重さ80キロのウォーターバッグを打ち込む比嘉大吾。時に奇声を上げながら汗を流した=東京都杉並区
世界ボクシング評議会(WBC)フライ級王者の比嘉大吾(22=白井・具志堅)に大一番が迫ってきた。2月4日、故郷沖縄の県立武道館で同級9位のモイセス・フエンテス(メキシコ)と戦う。これが2度目の防衛戦の比嘉は、ここまで14戦全KO勝ち。次も倒せば、WBCスーパーライト級元王者の浜田剛史氏(57)らが持つ15連続KO勝利の日本記録に並ぶ。
比嘉は27日に都内の所属ジムで練習を公開した。世界ボクシング協会(WBA)ライトフライ級元王者の具志堅用高会長(62)、浜田氏の顔もあった。ともに沖縄出身の名王者。比嘉は約1時間、スパーリングなどで汗を絞り出した。
肉食動物が獲物を仕留めるイメージ
なぜ比嘉は倒せるのか――。具志堅会長が語る。「ハートだけは教えられない。大吾は僕と同じものを持っていた」。会長の人脈で、これまでも沖縄出身の逸材は入門してきたが、頂点には届かなかった。昨年5月、比嘉はジム創設24年目で初の世界王者になった。
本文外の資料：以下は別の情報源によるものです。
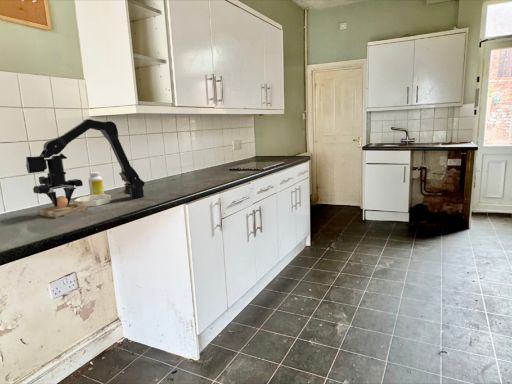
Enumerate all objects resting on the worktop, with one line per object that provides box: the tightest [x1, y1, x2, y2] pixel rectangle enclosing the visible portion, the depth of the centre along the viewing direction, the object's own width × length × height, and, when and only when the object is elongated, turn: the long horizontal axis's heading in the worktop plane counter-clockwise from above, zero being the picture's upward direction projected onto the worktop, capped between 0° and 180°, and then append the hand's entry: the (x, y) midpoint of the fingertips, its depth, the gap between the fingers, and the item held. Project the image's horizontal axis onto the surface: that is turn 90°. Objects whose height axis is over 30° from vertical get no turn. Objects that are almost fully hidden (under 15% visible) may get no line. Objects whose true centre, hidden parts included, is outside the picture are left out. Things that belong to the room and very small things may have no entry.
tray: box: [37, 202, 88, 219], centre depth 155 cm, size 14×14×2 cm
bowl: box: [73, 193, 112, 208], centre depth 169 cm, size 15×15×3 cm
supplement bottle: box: [88, 171, 105, 195], centre depth 186 cm, size 7×7×13 cm
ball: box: [56, 195, 68, 207], centre depth 154 cm, size 5×5×5 cm
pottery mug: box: [123, 182, 130, 195], centre depth 193 cm, size 12×10×8 cm
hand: (62, 205), depth 154 cm, fingers closed on ball, 5 cm apart
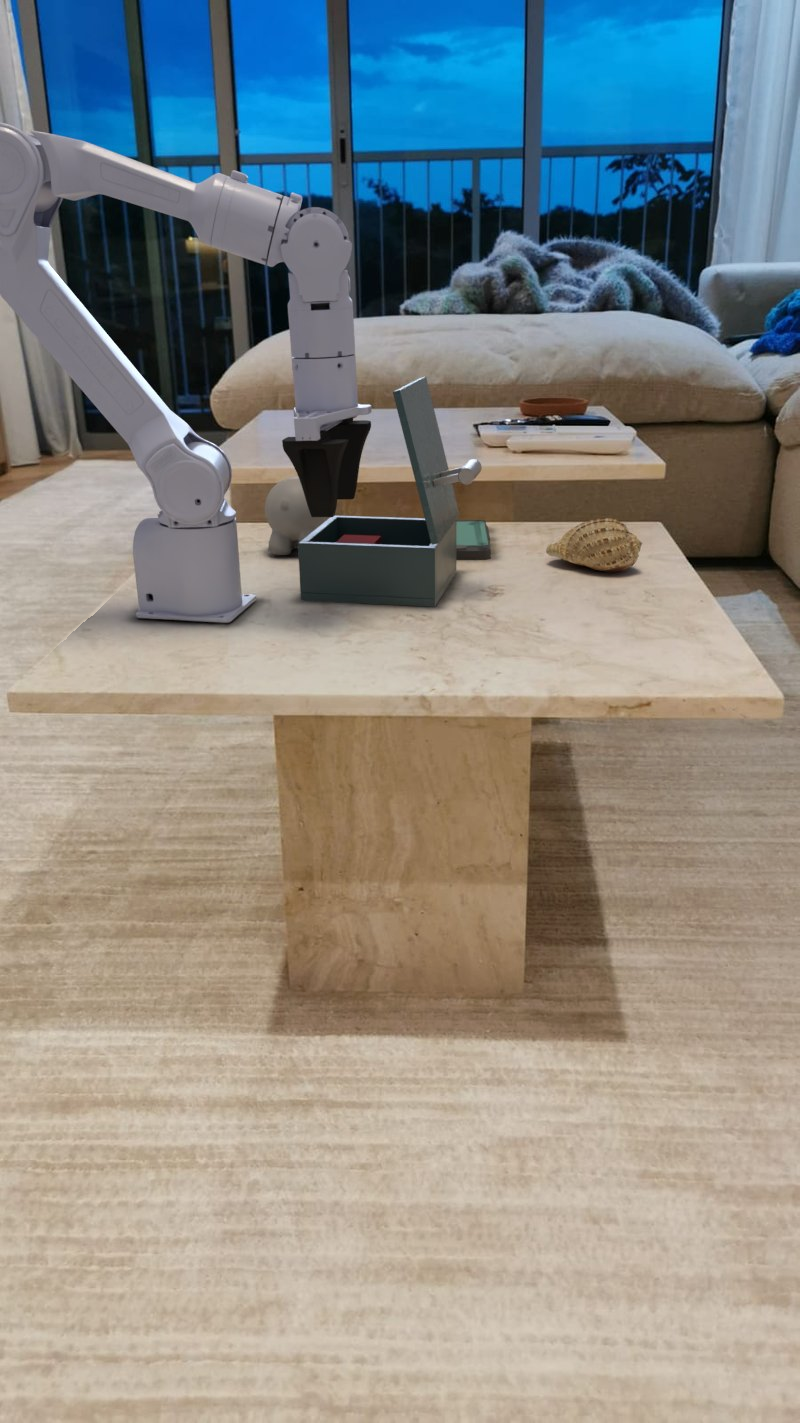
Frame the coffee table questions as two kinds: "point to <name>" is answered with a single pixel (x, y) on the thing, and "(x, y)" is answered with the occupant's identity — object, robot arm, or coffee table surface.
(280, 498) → the chubby cartoon animal
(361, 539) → the block
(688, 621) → the coffee table surface
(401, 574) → the grey-green open box
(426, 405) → the lid
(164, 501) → the robot arm
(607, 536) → the seashell
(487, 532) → the smartphone
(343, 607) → the coffee table surface
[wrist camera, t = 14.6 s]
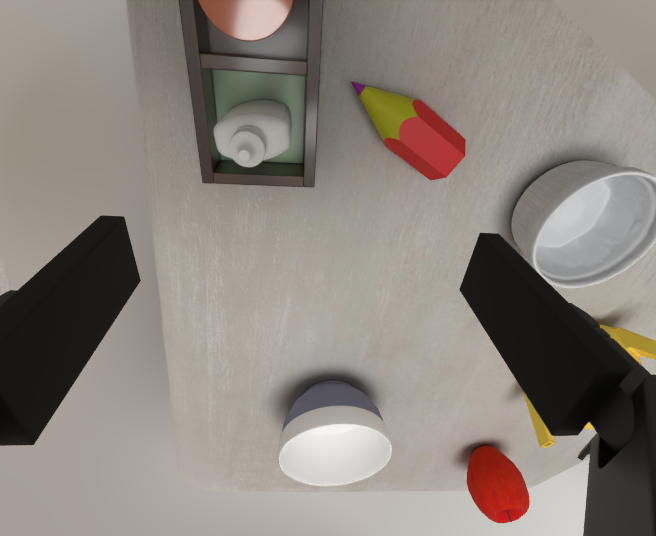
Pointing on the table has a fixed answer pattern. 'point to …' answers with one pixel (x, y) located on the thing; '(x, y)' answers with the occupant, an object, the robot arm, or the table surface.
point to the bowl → (333, 436)
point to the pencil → (413, 131)
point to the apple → (496, 485)
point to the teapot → (630, 343)
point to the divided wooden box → (255, 91)
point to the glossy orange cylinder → (249, 17)
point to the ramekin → (586, 222)
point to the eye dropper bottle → (254, 131)
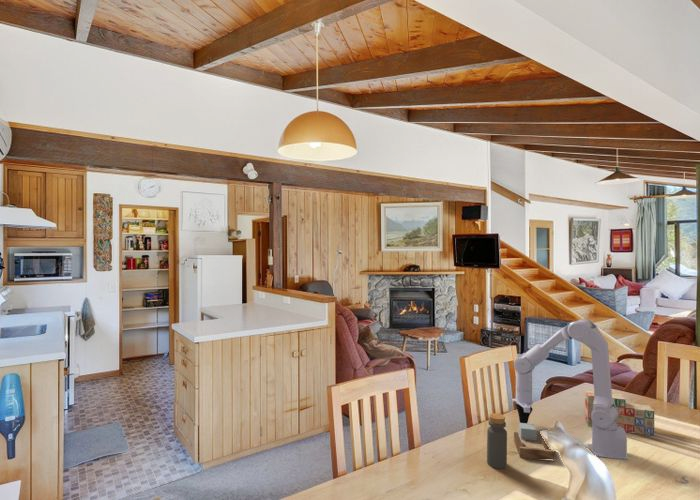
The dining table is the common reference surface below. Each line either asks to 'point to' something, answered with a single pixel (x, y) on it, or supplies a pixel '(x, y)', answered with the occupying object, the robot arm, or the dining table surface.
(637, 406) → the stack of blocks
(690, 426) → the dining table surface
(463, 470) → the dining table surface
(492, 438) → the bottle
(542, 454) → the holder
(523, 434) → the block
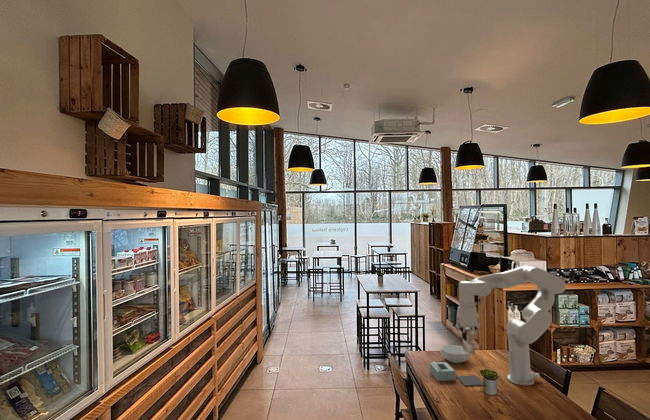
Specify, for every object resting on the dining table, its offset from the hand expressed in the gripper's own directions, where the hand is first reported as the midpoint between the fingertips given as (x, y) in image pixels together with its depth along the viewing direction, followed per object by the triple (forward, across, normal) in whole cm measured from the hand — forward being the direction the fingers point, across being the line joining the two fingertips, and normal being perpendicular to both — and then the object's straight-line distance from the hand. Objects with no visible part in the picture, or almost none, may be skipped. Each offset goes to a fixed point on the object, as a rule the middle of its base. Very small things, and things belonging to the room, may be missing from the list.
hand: (468, 339), depth 187 cm
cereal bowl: (+22, -4, -28) cm, 36 cm away
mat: (+22, 0, 0) cm, 22 cm away
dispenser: (+22, +12, -8) cm, 26 cm away
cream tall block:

野木丈司トレーナー(57)が会長の言葉を補足した。「肉食動物が獲物を仕留めるイメージ。これは生来のものだと思う」。KOパンチを持っていても、セコンドが「行け」と指示しても、慎重すぎる選手は勝負に出られない。「大吾は僕らが指示する前に、もう行っている。会長も同じだったそうです」と話す。